** Opening DATA PROVIDED block **

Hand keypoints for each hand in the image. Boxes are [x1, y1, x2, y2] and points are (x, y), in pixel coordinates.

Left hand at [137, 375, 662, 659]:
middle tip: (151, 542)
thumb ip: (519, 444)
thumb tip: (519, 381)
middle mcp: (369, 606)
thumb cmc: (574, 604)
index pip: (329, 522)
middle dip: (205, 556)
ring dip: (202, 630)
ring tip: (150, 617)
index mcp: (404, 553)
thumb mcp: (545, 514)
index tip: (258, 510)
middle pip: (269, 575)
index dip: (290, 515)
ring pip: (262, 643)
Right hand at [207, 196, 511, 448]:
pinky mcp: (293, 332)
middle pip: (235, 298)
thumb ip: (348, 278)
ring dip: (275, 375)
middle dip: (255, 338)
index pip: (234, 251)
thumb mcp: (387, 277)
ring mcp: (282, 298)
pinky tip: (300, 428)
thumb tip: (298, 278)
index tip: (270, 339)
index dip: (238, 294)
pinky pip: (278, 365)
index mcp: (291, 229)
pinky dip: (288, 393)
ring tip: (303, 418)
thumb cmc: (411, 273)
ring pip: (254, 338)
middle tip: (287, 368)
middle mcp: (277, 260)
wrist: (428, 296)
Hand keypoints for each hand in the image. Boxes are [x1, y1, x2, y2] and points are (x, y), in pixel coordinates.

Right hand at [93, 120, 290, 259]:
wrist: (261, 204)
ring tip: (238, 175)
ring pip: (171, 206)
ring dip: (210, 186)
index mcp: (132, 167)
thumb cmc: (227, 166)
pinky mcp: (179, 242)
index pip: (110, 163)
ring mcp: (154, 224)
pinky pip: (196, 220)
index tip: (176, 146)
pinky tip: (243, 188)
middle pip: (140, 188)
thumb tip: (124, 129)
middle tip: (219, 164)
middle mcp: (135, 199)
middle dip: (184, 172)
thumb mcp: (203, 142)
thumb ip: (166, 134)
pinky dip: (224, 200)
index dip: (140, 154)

** Closing DATA PROVIDED block **

-- WHAT THE EXERCISE ASKS --
Your task is to extract all of the records exactly.

-- EXERCISE RESULT --
Hand keypoints for each hand in the image. Boxes are [x1, y1, x2, y2] and points are (x, y), in pixel coordinates.

Left hand at [137, 375, 662, 659]:
middle tip: (151, 542)
thumb ip: (519, 444)
thumb tip: (519, 381)
middle mcp: (369, 606)
thumb cmc: (574, 604)
index pip: (329, 522)
middle dip: (205, 556)
ring dip: (202, 630)
ring tip: (150, 617)
index mcp: (404, 553)
thumb mcp: (545, 514)
index tip: (258, 510)
middle pip: (269, 575)
index dip: (290, 515)
ring pip: (262, 643)
Right hand at [207, 196, 511, 448]:
pinky mcp: (293, 332)
middle pip: (235, 298)
thumb ip: (348, 278)
ring dip: (275, 375)
middle dip: (255, 338)
index pip: (234, 251)
thumb mcp: (387, 277)
ring mcp: (282, 298)
pinky tip: (300, 428)
thumb tip: (298, 278)
index tip: (270, 339)
index dip: (238, 294)
pinky pip: (278, 365)
index mcp: (291, 229)
pinky dip: (288, 393)
ring tip: (303, 418)
thumb cmc: (411, 273)
ring pip: (254, 338)
middle tip: (287, 368)
middle mcp: (277, 260)
wrist: (428, 296)
Hand keypoints for each hand in the image. Boxes are [x1, y1, x2, y2] and points are (x, y), in pixel coordinates.

Right hand at [93, 120, 290, 259]:
wrist: (261, 204)
ring tip: (238, 175)
ring pip: (171, 206)
ring dip: (210, 186)
index mcp: (132, 167)
thumb cmc: (227, 166)
pinky mcp: (179, 242)
index pip: (110, 163)
ring mcp: (154, 224)
pinky pip: (196, 220)
index tip: (176, 146)
pinky tip: (243, 188)
middle pip: (140, 188)
thumb tip: (124, 129)
middle tip: (219, 164)
middle mcp: (135, 199)
middle dip: (184, 172)
thumb mcp: (203, 142)
thumb ip: (166, 134)
pinky dip: (224, 200)
index dip: (140, 154)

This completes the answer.